船荷証券(Bill of Lading: B/L)のタイプ
■サレンダードB/L(Surrendered B/L)
- 貨物の引き取りにB/Lの到着が間に合わない場合(本船の輸入港への到着が早かった、または輸出者がB/Lを送付し忘れていた等)に利用される。
- 一度発行されたB/Lを荷送人が裏書して船会社に返却することを「B/Lの元地回収」といい、荷送人に返却されたB/Lのことを「サレンダードB/L」と呼ぶ。
- サレンダードB/Lは元地回収されるため、荷送人はB/Lコピーを荷受人にファックスで送るだけでよい。

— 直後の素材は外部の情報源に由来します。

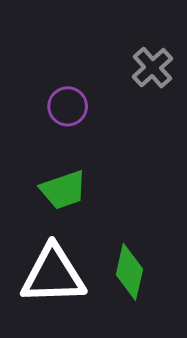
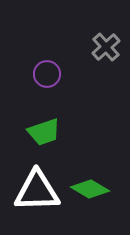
green diamond: (129, 272) -> (90, 189), turned -72

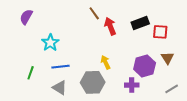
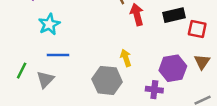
cyan star: (50, 43) -> (49, 24), moved
blue line: (61, 67) -> (58, 55), moved
green line: (31, 73) -> (22, 71), moved
gray triangle: (60, 88) -> (45, 79), moved, turned 35

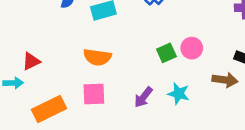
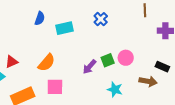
orange semicircle: (97, 57) -> (47, 63), moved, turned -60
purple arrow: (143, 97) -> (89, 67), moved

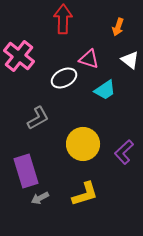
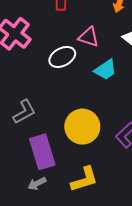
gray L-shape: (38, 118) -> (24, 112), moved
purple rectangle: (26, 171) -> (42, 152), moved

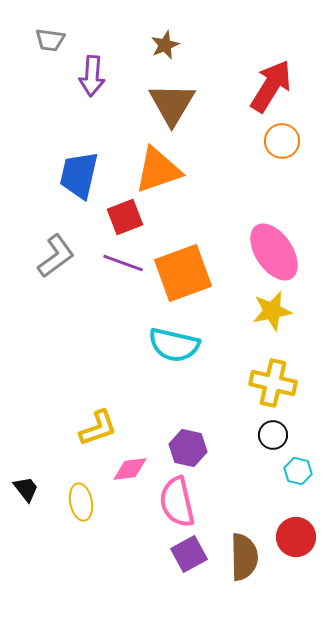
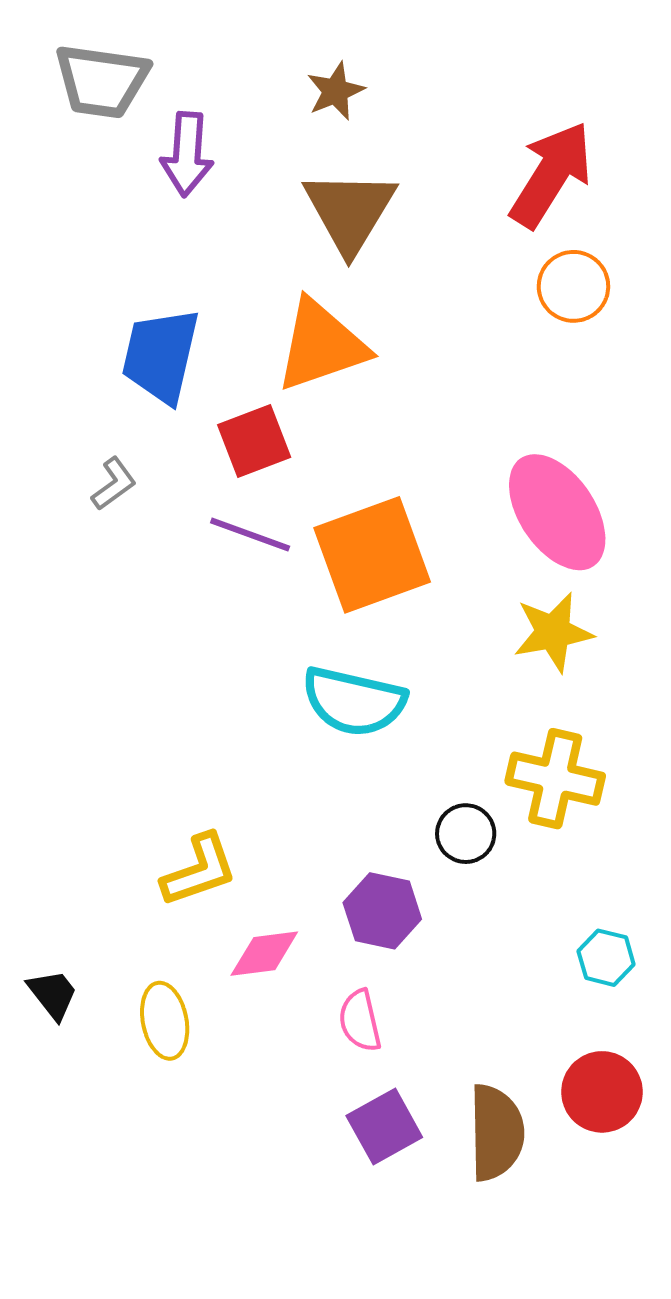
gray trapezoid: (50, 40) -> (102, 81), size x1.6
gray L-shape: (56, 256) -> (114, 484), moved, size x0.6
black circle: (273, 435) -> (466, 834), moved
pink semicircle: (177, 502) -> (360, 1021), size x0.6

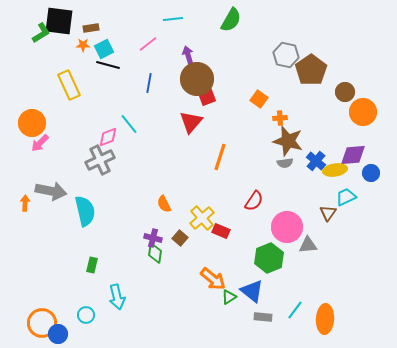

荷受人はオリジナルB/Lなしで輸入貨物の引き取りができる。
発行の流れ
- 本船が出港し船会社よりB/Lが発行された後、荷送人の依頼により、船積地の船会社が荷送人の白地裏書のあるオリジナルB/L全てを回収。
- 船会社は回収したB/Lに、その旨を証明する"Surrendered"または"Telex Release"と記載。
- 船会社は、サレンダードB/Lであることを輸入地の支店または代理店に連絡。
ポイント
※「元地回収」方式ではなく、B/L自体が発行されずファックス等で「サレンダード」とスタンプされたB/Lのイメージが運送人から荷送人、そして荷受人に送付されるケースもある。
※サレンダード B/Lは、法律、条約等で規定されたものではない。故に、事故が発生した場合、紛争解決に問題が生じやすいといえる。
■海上運送状(Sea Waybill)
- 海上運送状は、貨物の受領書と運送引受条件記載書を兼ね備えたもので、かつ表面の記載事項欄もB/Lと同じ。
- 一方、B/Lと違って有価証券ではないので裏書譲渡はできない。
- 貨物引き取り時の提示は不要。
- 海上運送状に記載された荷受人(Consignee)であることが確認できれば、貨物の到着後すぐに引き取りが可能。
- 有価証券ではないので原本不要のため、B/Lと違って、未着や紛失の際の保証渡しのために、銀行保証状を手配する必要はない。
- 信用状取引が必要書類としている場合、信用状統一規則に定められた要件(信用状統一規則(現UCP600)の21条)を満たしていれば、使用することが可能。
- これら利便性により、十分に信用ある取引先との継続的・長期的な取引で使用が急増している。
貨物の引取方法
- 本船入港前、海上運送状記載の着荷通知先(Notify Party)宛に貨物到着通知書(Arrival Notice)が送付される。
- Arrival Noticeに荷受人の署名をして提出し、荷物指図書(Delivery Order: D/O)の発行を受ける(海貨業者など、荷受人以外が代理でD/Oを受け取る場合には、その代理人の名前も併記)。
- D/Oと輸入許可書を引き換えに貨物を受け取る(近年ではD/O LESS処理されるケースが多く、書面ではなくD/O IDナンバーが発行され、オンラインでIDを倉庫やヤードに伝えることにより、貨物の引き渡し処理が行われている)。
ポイント
■サレンダードB/Lと海上運送状との違い
- 海上運送状は信用状統一規則(UCP600)にその取り扱いについて規定があるのに対して、サレンダードB/Lはその規定がないこと。
- サレンダードB/Lは、本来B/Lが持つ荷為替手形の担保としての機能がないため、L/C取引や荷為替手形による決済では原則使用できない。
- サレンダードB/Lを信用状条件とする場合もあるが、サレンダードB/Lに担保としての機能がないため、信用状開設銀行は別途担保提供を要求することがある。
- サレンダードB/Lは、船足の短いアジア域内の航路での取引に一般的に使用される。
- 海上運送状は、通常のB/Lと同じように国内法の適用が受けられると共に、国際統一ルール(CMI統一規則)によって輸出入国間での標準的な運用が明確化できるため、国連はその利用を推奨している(UNECE勧告12号)。
- サレンダードB/Lは適用される国際的なルールがなく、紛争解決にリスクを伴う。
- 国連や一般財団法人日本貿易関係手続簡易化協会(JASTPRO)は、リスクを低減させ、電子化を促進するためにも海上運送状の利用を推奨している。